Party backs legislation proposing reform
29 May, 2018, 11:00 pm
RAROTONGA – One Cook Islands leader Teina Bishop says his party fully supports the tabling of the Constitution Amendment (No 29) Bill 2014.
Bishop says tabling the bill would ensure concrete action towards political reform takes place. He says OCI supports the introduction of the bill in parliament, as the local community would then have to be consulted as a part of the select committee process.
A commission of inquiry into political reform in the Cook Islands was carried out in 1998. Iaveta Short, Ron Crocombe, and John Herrmann conducted the inquiry. The subsequent report stated 13 of its recommendations should be given priority.
However, the abolition of the overseas-based seat in parliament, the reduction of the parliamentary term from five years to four years, and changes to the parliamentary superannuation scheme were the only recommendations adopted.
If passed as it stands, the bill would see the number of seats in parliament reduce from 24 to 20.
“I want people to know that our focus is on the voting population of each constituency, not the general population,” says Bishop.
“Three representatives for one island with a small voting population is not fair – It is not fair for democracy.”
Bishop says tabling the bill would be better than holding another commission of inquiry into political reform in the Cook Islands, as was recently suggested by both the Cook Islands Party and the Democratic Party.

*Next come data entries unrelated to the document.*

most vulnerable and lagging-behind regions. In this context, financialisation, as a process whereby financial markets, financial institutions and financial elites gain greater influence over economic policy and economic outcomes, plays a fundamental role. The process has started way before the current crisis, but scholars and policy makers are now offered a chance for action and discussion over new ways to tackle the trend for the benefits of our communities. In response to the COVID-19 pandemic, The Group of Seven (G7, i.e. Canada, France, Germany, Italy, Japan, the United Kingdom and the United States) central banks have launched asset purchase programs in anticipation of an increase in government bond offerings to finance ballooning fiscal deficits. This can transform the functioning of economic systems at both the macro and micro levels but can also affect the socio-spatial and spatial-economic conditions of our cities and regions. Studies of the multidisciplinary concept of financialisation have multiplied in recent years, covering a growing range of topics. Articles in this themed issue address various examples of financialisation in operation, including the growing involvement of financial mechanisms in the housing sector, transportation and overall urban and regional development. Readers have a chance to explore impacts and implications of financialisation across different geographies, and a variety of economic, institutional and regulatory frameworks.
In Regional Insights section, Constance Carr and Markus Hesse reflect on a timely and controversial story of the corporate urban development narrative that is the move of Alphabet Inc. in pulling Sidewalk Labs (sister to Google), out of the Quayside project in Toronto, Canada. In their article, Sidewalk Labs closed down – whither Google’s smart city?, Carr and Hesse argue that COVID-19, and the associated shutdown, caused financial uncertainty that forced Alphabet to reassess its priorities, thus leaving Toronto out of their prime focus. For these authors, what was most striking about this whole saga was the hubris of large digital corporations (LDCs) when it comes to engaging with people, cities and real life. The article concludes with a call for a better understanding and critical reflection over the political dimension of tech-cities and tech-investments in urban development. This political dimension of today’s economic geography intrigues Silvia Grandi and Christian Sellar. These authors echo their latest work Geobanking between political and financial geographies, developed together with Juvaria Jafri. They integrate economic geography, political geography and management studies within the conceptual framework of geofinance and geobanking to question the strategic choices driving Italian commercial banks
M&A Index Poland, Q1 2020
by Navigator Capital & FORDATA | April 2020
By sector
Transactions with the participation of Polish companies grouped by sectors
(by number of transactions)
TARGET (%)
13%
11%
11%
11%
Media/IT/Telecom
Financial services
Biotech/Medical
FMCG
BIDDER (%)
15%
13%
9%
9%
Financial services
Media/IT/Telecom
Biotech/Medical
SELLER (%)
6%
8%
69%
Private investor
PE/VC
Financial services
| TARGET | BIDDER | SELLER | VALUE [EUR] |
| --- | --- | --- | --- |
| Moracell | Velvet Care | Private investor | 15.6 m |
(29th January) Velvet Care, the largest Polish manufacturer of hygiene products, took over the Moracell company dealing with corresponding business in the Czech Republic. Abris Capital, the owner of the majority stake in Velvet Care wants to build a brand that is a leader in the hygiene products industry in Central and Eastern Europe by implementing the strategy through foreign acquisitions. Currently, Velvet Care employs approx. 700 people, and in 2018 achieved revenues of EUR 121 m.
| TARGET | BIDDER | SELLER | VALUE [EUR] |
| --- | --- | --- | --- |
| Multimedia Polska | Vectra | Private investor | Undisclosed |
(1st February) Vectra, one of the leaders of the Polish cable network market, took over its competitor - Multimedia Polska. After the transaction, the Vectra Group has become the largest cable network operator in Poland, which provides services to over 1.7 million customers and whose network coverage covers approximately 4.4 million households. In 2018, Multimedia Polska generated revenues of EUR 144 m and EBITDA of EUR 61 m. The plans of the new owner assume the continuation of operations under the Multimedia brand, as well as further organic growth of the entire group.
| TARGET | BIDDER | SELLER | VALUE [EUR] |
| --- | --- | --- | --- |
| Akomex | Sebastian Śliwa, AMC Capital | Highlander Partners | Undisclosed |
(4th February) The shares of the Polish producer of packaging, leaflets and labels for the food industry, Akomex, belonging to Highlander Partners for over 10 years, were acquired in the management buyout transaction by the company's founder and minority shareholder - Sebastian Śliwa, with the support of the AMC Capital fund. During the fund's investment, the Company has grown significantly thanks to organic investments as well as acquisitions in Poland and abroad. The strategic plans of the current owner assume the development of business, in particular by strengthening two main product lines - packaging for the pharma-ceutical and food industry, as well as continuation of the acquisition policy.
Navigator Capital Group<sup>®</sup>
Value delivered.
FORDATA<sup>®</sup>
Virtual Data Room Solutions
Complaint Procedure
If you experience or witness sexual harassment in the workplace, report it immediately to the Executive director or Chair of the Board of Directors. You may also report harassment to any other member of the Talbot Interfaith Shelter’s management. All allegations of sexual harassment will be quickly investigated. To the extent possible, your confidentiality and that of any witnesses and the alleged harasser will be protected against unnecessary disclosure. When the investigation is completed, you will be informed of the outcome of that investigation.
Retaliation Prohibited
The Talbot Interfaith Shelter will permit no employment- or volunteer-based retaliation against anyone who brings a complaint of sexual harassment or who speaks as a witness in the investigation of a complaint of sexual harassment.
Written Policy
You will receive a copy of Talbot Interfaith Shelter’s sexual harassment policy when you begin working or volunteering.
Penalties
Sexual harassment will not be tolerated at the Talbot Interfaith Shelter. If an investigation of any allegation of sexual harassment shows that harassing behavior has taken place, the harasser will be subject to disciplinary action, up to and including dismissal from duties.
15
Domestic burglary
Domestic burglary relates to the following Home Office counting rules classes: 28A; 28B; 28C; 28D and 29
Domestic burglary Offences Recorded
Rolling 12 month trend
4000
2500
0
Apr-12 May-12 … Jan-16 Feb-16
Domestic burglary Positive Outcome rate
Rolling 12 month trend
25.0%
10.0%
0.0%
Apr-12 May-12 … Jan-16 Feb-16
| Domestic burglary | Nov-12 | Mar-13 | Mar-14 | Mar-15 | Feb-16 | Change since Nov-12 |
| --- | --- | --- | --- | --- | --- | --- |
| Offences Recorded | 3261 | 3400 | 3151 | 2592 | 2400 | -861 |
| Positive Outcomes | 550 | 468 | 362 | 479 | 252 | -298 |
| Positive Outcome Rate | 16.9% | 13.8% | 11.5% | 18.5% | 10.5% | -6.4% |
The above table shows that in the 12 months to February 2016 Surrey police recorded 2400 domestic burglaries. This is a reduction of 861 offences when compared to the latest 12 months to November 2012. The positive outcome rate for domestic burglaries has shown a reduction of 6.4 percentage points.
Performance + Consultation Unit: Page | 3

“The 1998 commission of inquiry and their subsequent recommendations are not out of date. The principles are still the same, there just happens to be less people here now” says Bishop.
The former member of parliament says the main issue is the cost of running parliament. He says the government’s personnel costs have “sky-rocketed” by $11 million (US$7.6 million) since 2008 and claims they are now costing the taxpayer $52 million (US$36 million) a year.